Compute the number of ordered pairs of positive integers (a,b) such that the lcm of a and b is $3^3*5^7*11^{13}$.

Question

I know that the gcd of a and b is 1, so is it true that I only need to calculate the ways $3^3\cdot 5^7 \cdot 11^{13}$ can be broken up?

Answer 1

Not exactly. By denoting with $\mathcal{P}=\{p_1,p_2,p_3,\ldots\}=\{2,3,5,\ldots\}$ the set of primes, any $n\in\mathbb{N}^+$ can be written in a unique way as $\prod_{k\geq 1} p_k^{\alpha_k}$ with $\alpha_k\in\mathbb{N}$ (this is the fundamental theorem of Arithmetics, i.e. the statement "$\mathbb{Z}$ is a UFD").

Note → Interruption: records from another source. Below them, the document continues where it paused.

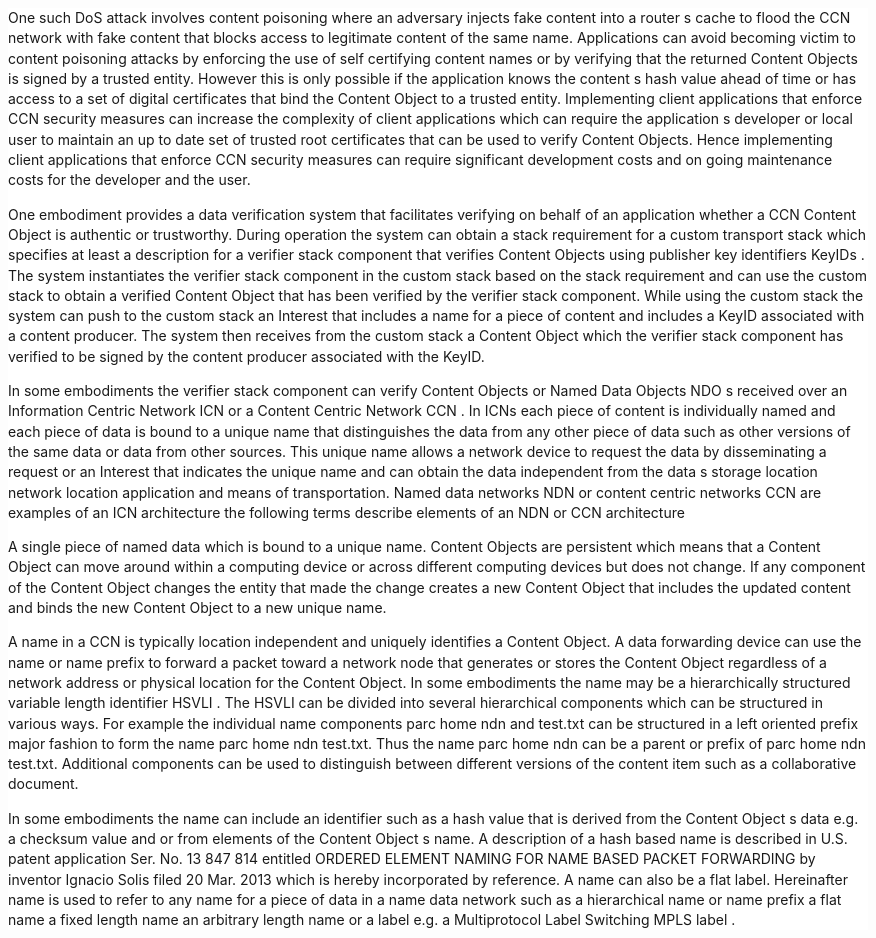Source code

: One such DoS attack involves content poisoning where an adversary injects fake content into a router s cache to flood the CCN network with fake content that blocks access to legitimate content of the same name. Applications can avoid becoming victim to content poisoning attacks by enforcing the use of self certifying content names or by verifying that the returned Content Objects is signed by a trusted entity. However this is only possible if the application knows the content s hash value ahead of time or has access to a set of digital certificates that bind the Content Object to a trusted entity. Implementing client applications that enforce CCN security measures can increase the complexity of client applications which can require the application s developer or local user to maintain an up to date set of trusted root certificates that can be used to verify Content Objects. Hence implementing client applications that enforce CCN security measures can require significant development costs and on going maintenance costs for the developer and the user.

One embodiment provides a data verification system that facilitates verifying on behalf of an application whether a CCN Content Object is authentic or trustworthy. During operation the system can obtain a stack requirement for a custom transport stack which specifies at least a description for a verifier stack component that verifies Content Objects using publisher key identifiers KeyIDs . The system instantiates the verifier stack component in the custom stack based on the stack requirement and can use the custom stack to obtain a verified Content Object that has been verified by the verifier stack component. While using the custom stack the system can push to the custom stack an Interest that includes a name for a piece of content and includes a KeyID associated with a content producer. The system then receives from the custom stack a Content Object which the verifier stack component has verified to be signed by the content producer associated with the KeyID.

In some embodiments the verifier stack component can verify Content Objects or Named Data Objects NDO s received over an Information Centric Network ICN or a Content Centric Network CCN . In ICNs each piece of content is individually named and each piece of data is bound to a unique name that distinguishes the data from any other piece of data such as other versions of the same data or data from other sources. This unique name allows a network device to request the data by disseminating a request or an Interest that indicates the unique name and can obtain the data independent from the data s storage location network location application and means of transportation. Named data networks NDN or content centric networks CCN are examples of an ICN architecture the following terms describe elements of an NDN or CCN architecture 

A single piece of named data which is bound to a unique name. Content Objects are persistent which means that a Content Object can move around within a computing device or across different computing devices but does not change. If any component of the Content Object changes the entity that made the change creates a new Content Object that includes the updated content and binds the new Content Object to a new unique name.

A name in a CCN is typically location independent and uniquely identifies a Content Object. A data forwarding device can use the name or name prefix to forward a packet toward a network node that generates or stores the Content Object regardless of a network address or physical location for the Content Object. In some embodiments the name may be a hierarchically structured variable length identifier HSVLI . The HSVLI can be divided into several hierarchical components which can be structured in various ways. For example the individual name components parc home ndn and test.txt can be structured in a left oriented prefix major fashion to form the name parc home ndn test.txt. Thus the name parc home ndn can be a parent or prefix of parc home ndn test.txt. Additional components can be used to distinguish between different versions of the content item such as a collaborative document.

In some embodiments the name can include an identifier such as a hash value that is derived from the Content Object s data e.g. a checksum value and or from elements of the Content Object s name. A description of a hash based name is described in U.S. patent application Ser. No. 13 847 814 entitled ORDERED ELEMENT NAMING FOR NAME BASED PACKET FORWARDING by inventor Ignacio Solis filed 20 Mar. 2013 which is hereby incorporated by reference. A name can also be a flat label. Hereinafter name is used to refer to any name for a piece of data in a name data network such as a hierarchical name or name prefix a flat name a fixed length name an arbitrary length name or a label e.g. a Multiprotocol Label Switching MPLS label .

If $m\in\mathbb{N}^+$ is given by $\prod_{k\geq 1}p_k^{\beta_k}$, then $$\text{lcm}(m,n) = \prod_{k\geq 1}p_k^{\max(a_k,b_k)}.$$ If $\text{lcm}(m,n)=3^3\cdot 7^7\cdot 11^{13}$, the only primes potentially appearing in the factorizations of $m$ and $n$ are $3,7,11$, and $$ \left|\{(m,n)\in\mathbb{N}^+\times\mathbb{N}^+:\text{lcm}(m,n)=3^3\cdot 7^7\cdot 11^{13}\}\right| $$ equals $$ \left|\{(a,b,c,A,B,C)\in\mathbb{N}^6: \max(a,A)=3, \max(b,B)=7,\max(c,C)=13\}\right| $$ i.e. $$ (2\cdot 3+1)\cdot (2\cdot 7+1)\cdot (2\cdot 13+1) = 7\cdot 15\cdot 27 = \color{blue}{2835}.$$ On the other hand, $$ \left|\{(m,n)\in\mathbb{N}^+\times\mathbb{N}^+:\text{lcm}(m,n)=3^3\cdot 7^7\cdot 11^{13},\color{red}{\gcd(m,n)=1}\}\right| $$ simply equals $2\cdot 2\cdot 2=\color{blue}{8}$.